The creation of industrial parks, like this one at Bole Lemi, is part of the Ethiopian governments vision to transform the country into a world-leading apparel and textile hub

The creation of industrial parks, like this one at Bole Lemi, is part of the Ethiopian government's vision to transform the country into a world-leading apparel and textile hub

Chinese industrialists from Kunshan city, a major clothing manufacturing centre in southeastern Jiangsu province, are eyeing potential investments in Ethiopia's Dire Dawa Industrial Park, China's ambassador to Ethiopia has told just-style.

Tan Jian says a delegation from Kunshan city, led by its mayor Du Xiaogang, visited Ethiopia last month to probe investment and manufacturing opportunities at the hub, which is still under construction.

However, he says there are some issues to be resolved like electricity supply, water supply and land acquisition, before Kunshan investors can invest in Dire Dawa.

The industrial park is in eastern Ethiopia, around 100km from its border with Djibouti – a major port for landlocked Ethiopia – and autonomous Somaliland.

"Many Kunshan businesspeople, especially those involved in the textile and electronics sector want to invest in Ethiopia, primarily to use Ethiopia's cheaper, abundant labour force and relative ease to acquire land for investment, especially in Dire Dawa which is close to Djibouti port," the ambassador explains.

But Tan declined to confirm the US$500m investment that some Ethiopian media publications claim Kunshan executives are considering sinking into Dire Dawa. He was also cautious about confirming when initial investment from Kunshan industrialists in the project might be realised.

Speaking to just-style, Hana Arayaselassie, deputy commissioner of the Ethiopian Investment Commission, says the Ethiopian government hopes businesses from Kunshan can invest in two square kilometres of land within the Dire Dawa Industrial Park.
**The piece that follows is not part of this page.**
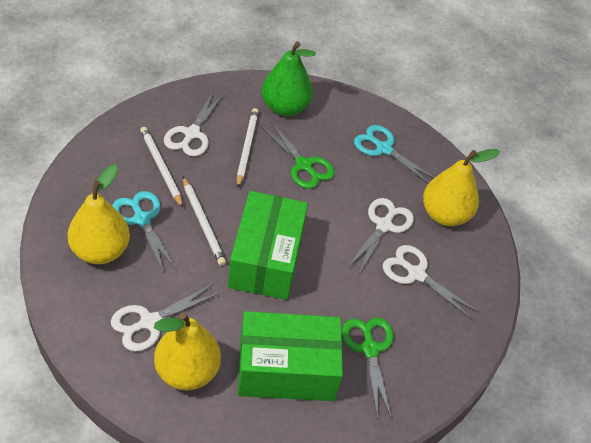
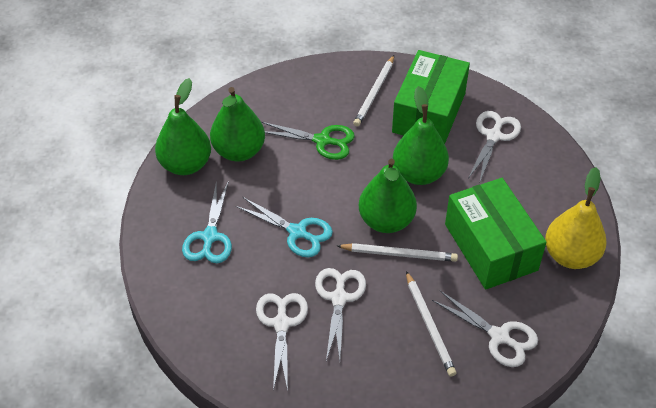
green pear: [262,41,316,116] = 1 -> [155,78,211,175] [210,87,265,162] [359,159,417,233] [393,86,449,185] = 4
green scissors: [261,121,335,189] [342,317,393,419] = 2 -> [261,122,355,160] = 1
yellow pear: [67,164,130,264] [154,312,221,390] [423,149,500,226] = 3 -> [545,167,607,269] = 1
He adds officials are working to resolve any outstanding challenges impeding this investment.

Arayaselassie says a Kunshan investment plan involved "mainly Chinese textile firms [being] expected to invest…" in this plot.

She also provided no timeline for the investment and also could not confirm that US$500m was in the offing.

Meanwhile, construction of the Dire Dawa Industrial Park by the China Civil Engineering Construction Corporation (CCECC) continues, and its launch as a functional manufacturing hub is expected within the next few weeks, according to an Ethiopian government official. 

The US$158m park is also expected to host heavy industry, vehicle assembly, food processing, electronics and chemicals, as well as textile and apparel manufacturing and, when operational, will create direct and indirect job opportunities for close to 40,000 Ethiopians.

Government vision

Dire Dawa Industrial Park in eastern Ethiopia is part of the government's vision to transform the country into a world-leading apparel and textile hub.

Through its five-year 'Growth and Transformation Plan' (GTP-II), which runs to 2020, Ethiopia plans to construct 15 industrial parks with a budget of more than US$1bn. And in recent years, more than 70 garment manufacturers from Bangladesh, China, India and Sri Lanka have begun setting up factories in Ethiopia to produce garments for Western brands.

These investors are drawn to Ethiopia by a range of factors, including base wages as low as $26 per month – the lowest wage in the global garment sector – a large and young workforce, relatively low levels of corruption, and a potential, but as yet undelivered, supply of locally grown African cotton

However, a recent report by the NYU Stern Center for Business and Human Rights found that worker turnover and unrest is undermining Ethiopia sourcing, and that the country's efforts to attract international investment in clothing manufacturing is failing the Ethiopians who work in factories making apparel for some of the world's biggest brands.

Its findings are based on interviews with workers at several factories at the flagship Hawassa Industrial Park located 140 miles south of the Ethiopian capital of Addis Ababa. The park currently has some 25,000 employees and is supposed to grow to 60,000. Factories here produce for brands and retailers including Levi Strauss, Guess, PVH, H&M and Hanesbrands.

The report's authors subsequently shared their advice on just-style on How to support a virtuous sourcing circle in Ethiopia.

The International Labour Organization (ILO) last month launched a programme to promote decent work and inclusive industrialisation in Ethiopia – with an initial focus on the garment and textile industries. And a new EU-funded project aims to help some 21,000 cotton farmers, rural workers and garment workers in Ethiopia.